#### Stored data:
--------------------------------------------------

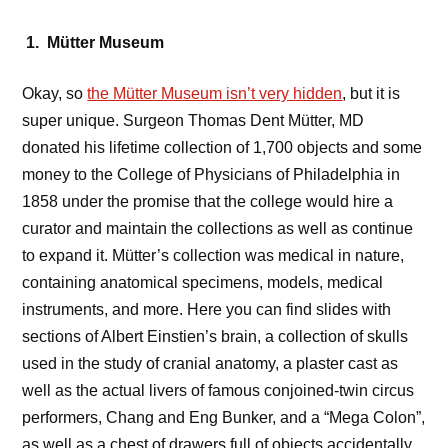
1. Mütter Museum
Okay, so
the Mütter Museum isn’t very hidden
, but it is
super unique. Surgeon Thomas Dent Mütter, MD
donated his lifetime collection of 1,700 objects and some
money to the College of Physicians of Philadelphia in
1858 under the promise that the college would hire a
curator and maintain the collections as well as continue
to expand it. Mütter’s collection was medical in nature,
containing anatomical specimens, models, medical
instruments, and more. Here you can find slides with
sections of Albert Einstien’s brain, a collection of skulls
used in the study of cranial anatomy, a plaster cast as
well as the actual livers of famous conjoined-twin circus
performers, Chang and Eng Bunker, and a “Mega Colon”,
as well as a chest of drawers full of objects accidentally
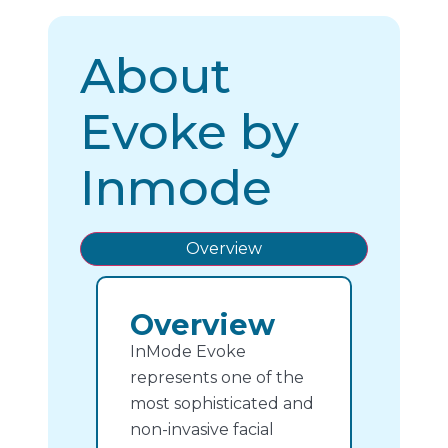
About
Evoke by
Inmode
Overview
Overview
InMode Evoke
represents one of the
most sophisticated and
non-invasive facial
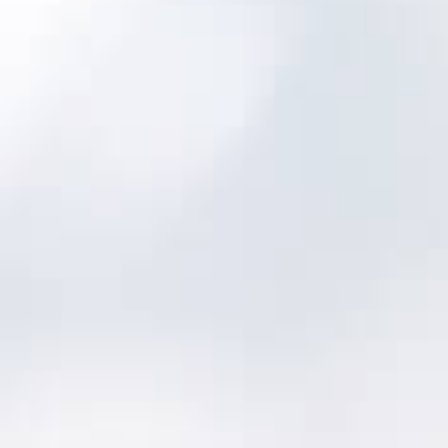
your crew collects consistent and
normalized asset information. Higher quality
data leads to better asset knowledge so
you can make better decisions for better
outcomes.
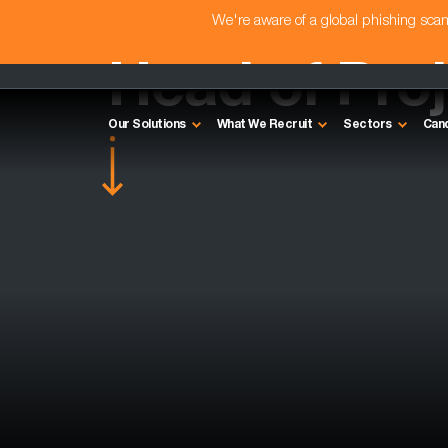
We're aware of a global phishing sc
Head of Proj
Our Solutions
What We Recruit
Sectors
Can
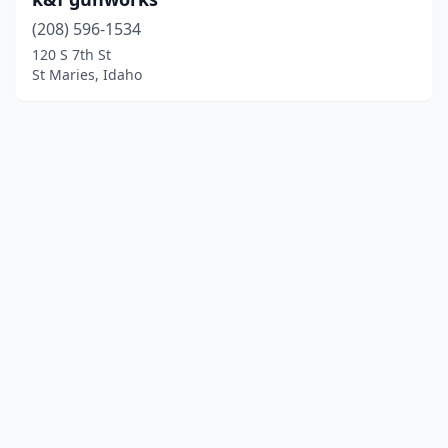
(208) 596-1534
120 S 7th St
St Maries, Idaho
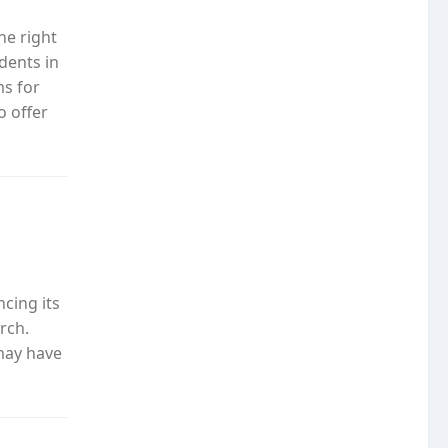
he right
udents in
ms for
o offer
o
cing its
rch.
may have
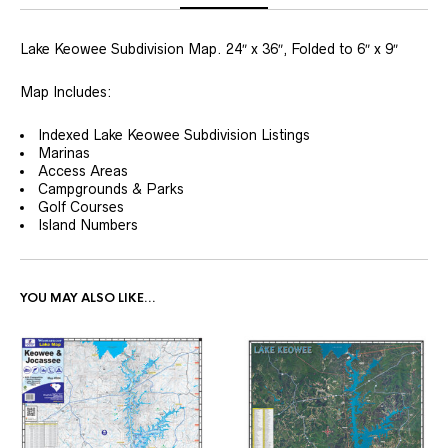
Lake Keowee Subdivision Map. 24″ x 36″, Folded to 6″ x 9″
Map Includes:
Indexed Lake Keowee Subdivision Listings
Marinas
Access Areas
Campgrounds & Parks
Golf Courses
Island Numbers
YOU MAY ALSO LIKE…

--------------------------------------------------

#### AIM OF THE TASK:
Start at the line holding "(208) 596-1534" and stop at the last line of the entries above. Repeat those lines exactly, pictures excluded.

#### RESULT OF THIS TASK:
(208) 596-1534
120 S 7th St
St Maries, Idaho
he right
udents in
ms for
o offer
o
cing its
rch.
may have
Lake Keowee Subdivision Map. 24″ x 36″, Folded to 6″ x 9″
Map Includes:
Indexed Lake Keowee Subdivision Listings
Marinas
Access Areas
Campgrounds & Parks
Golf Courses
Island Numbers
YOU MAY ALSO LIKE…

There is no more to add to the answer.